PTEN/Cowden syndrome

Mutations in the PTEN gene result in PTEN hamartoma-tumor syndrome/Cowden syndrome, characterized by the growth of numerous hamartomas and an increased risk of thyroid, endometrial, and breast cancer. PTEN is a tumor suppressor gene in the MAPK/mTOR pathways that is inherited in an autosomal-dominant manner. Although the prevalence of PTEN mutation is low, individuals with germline PTEN mutations have an estimated lifetime risk of breast cancer of 85%.

Low-penetrance genes

Numerous other genes have been linked to an increased risk of breast cancer.
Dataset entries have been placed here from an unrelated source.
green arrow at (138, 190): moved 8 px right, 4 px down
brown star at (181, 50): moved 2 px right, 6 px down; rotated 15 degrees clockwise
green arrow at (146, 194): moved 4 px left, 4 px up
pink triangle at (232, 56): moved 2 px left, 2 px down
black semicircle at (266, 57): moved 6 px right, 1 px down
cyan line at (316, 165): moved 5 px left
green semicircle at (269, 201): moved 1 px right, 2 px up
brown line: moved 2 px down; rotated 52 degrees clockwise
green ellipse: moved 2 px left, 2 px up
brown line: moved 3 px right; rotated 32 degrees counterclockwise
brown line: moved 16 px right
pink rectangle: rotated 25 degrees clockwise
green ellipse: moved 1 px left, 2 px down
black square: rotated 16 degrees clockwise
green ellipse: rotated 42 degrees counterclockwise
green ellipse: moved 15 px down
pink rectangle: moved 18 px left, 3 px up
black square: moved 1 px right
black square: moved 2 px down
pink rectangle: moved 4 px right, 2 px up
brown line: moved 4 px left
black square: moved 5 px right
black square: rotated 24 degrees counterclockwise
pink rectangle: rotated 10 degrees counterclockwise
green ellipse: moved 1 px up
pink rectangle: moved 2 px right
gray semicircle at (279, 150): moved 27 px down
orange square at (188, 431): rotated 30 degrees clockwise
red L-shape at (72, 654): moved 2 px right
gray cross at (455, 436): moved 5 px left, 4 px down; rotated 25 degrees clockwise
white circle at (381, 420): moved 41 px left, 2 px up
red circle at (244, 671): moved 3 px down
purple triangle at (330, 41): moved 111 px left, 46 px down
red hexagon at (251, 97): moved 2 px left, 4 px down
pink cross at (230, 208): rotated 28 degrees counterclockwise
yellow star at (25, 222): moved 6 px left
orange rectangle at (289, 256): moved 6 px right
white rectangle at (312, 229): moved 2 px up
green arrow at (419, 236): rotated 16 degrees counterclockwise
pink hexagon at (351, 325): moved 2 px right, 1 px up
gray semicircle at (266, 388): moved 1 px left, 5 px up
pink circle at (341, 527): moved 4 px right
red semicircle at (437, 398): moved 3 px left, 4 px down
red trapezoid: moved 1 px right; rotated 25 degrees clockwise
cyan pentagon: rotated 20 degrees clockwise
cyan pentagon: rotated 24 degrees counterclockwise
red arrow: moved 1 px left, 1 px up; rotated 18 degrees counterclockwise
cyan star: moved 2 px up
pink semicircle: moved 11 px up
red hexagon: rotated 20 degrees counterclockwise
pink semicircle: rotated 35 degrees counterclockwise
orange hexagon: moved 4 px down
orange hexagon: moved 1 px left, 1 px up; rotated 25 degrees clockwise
These genes tend to be low-penetrance and contribute less to the breast cancer disease burden than those described above. Many are involved in pathways of DNA repair and maintenance of genome integrity and cell-cycle checkpoints. Mutations in ATM, BRIP1, CHEK2, NBS1, PALB2, and RAD50 are associated with a 2-fold to 4-fold increased risk of breast cancer. Mutation incidence in these genes is low (around 1% or less), with a correspondingly low number of homozygous individuals diagnosed with resulting breast cancer. Studies continue to elucidate the genes responsible for breast cancer tumorigenesis, but it is clear that there is enormous mutation heterogeneity among individual tumors.